* _INFORMATION SUPPLIED_
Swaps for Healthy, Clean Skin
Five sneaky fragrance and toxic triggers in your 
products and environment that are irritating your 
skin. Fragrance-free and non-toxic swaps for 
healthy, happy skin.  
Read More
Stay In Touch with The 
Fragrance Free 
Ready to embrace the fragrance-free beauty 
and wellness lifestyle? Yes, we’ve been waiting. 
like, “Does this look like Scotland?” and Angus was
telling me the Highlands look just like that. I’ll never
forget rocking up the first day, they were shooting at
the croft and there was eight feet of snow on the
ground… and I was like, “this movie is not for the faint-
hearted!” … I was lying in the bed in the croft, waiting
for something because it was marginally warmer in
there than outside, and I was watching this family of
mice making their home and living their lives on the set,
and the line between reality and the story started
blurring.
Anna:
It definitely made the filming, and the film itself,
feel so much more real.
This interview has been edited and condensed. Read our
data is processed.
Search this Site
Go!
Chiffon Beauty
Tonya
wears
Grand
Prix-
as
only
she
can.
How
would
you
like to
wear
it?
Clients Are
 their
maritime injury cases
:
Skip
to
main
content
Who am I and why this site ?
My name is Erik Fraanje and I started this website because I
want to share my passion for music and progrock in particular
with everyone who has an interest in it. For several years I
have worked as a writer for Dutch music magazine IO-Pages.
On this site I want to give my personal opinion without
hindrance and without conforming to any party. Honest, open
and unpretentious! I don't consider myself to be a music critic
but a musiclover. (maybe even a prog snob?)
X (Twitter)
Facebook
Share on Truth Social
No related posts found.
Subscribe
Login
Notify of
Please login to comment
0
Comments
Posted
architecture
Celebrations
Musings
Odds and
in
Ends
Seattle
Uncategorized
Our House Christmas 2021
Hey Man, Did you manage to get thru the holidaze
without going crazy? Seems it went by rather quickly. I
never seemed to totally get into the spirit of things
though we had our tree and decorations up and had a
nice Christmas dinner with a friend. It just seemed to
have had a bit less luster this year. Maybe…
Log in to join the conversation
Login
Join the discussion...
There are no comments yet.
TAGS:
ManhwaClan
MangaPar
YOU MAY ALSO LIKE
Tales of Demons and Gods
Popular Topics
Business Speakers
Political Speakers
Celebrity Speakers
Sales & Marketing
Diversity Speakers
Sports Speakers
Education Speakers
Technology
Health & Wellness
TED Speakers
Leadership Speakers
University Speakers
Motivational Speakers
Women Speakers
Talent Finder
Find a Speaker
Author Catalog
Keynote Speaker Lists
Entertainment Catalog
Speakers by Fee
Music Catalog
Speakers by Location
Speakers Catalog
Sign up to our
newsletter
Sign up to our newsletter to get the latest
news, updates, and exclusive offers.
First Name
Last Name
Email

* _WHAT YOU HAVE TO DO_
Copy out the lines of every record above, keeping each one exactly as it stands.

* _EXERCISE ANSWER_
Swaps for Healthy, Clean Skin
Five sneaky fragrance and toxic triggers in your 
products and environment that are irritating your 
skin. Fragrance-free and non-toxic swaps for 
healthy, happy skin.  
Read More
Stay In Touch with The 
Fragrance Free 
Ready to embrace the fragrance-free beauty 
and wellness lifestyle? Yes, we’ve been waiting. 
like, “Does this look like Scotland?” and Angus was
telling me the Highlands look just like that. I’ll never
forget rocking up the first day, they were shooting at
the croft and there was eight feet of snow on the
ground… and I was like, “this movie is not for the faint-
hearted!” … I was lying in the bed in the croft, waiting
for something because it was marginally warmer in
there than outside, and I was watching this family of
mice making their home and living their lives on the set,
and the line between reality and the story started
blurring.
Anna:
It definitely made the filming, and the film itself,
feel so much more real.
This interview has been edited and condensed. Read our
data is processed.
Search this Site
Go!
Chiffon Beauty
Tonya
wears
Grand
Prix-
as
only
she
can.
How
would
you
like to
wear
it?
Clients Are
 their
maritime injury cases
:
Skip
to
main
content
Who am I and why this site ?
My name is Erik Fraanje and I started this website because I
want to share my passion for music and progrock in particular
with everyone who has an interest in it. For several years I
have worked as a writer for Dutch music magazine IO-Pages.
On this site I want to give my personal opinion without
hindrance and without conforming to any party. Honest, open
and unpretentious! I don't consider myself to be a music critic
but a musiclover. (maybe even a prog snob?)
X (Twitter)
Facebook
Share on Truth Social
No related posts found.
Subscribe
Login
Notify of
Please login to comment
0
Comments
Posted
architecture
Celebrations
Musings
Odds and
in
Ends
Seattle
Uncategorized
Our House Christmas 2021
Hey Man, Did you manage to get thru the holidaze
without going crazy? Seems it went by rather quickly. I
never seemed to totally get into the spirit of things
though we had our tree and decorations up and had a
nice Christmas dinner with a friend. It just seemed to
have had a bit less luster this year. Maybe…
Log in to join the conversation
Login
Join the discussion...
There are no comments yet.
TAGS:
ManhwaClan
MangaPar
YOU MAY ALSO LIKE
Tales of Demons and Gods
Popular Topics
Business Speakers
Political Speakers
Celebrity Speakers
Sales & Marketing
Diversity Speakers
Sports Speakers
Education Speakers
Technology
Health & Wellness
TED Speakers
Leadership Speakers
University Speakers
Motivational Speakers
Women Speakers
Talent Finder
Find a Speaker
Author Catalog
Keynote Speaker Lists
Entertainment Catalog
Speakers by Fee
Music Catalog
Speakers by Location
Speakers Catalog
Sign up to our
newsletter
Sign up to our newsletter to get the latest
news, updates, and exclusive offers.
First Name
Last Name
Email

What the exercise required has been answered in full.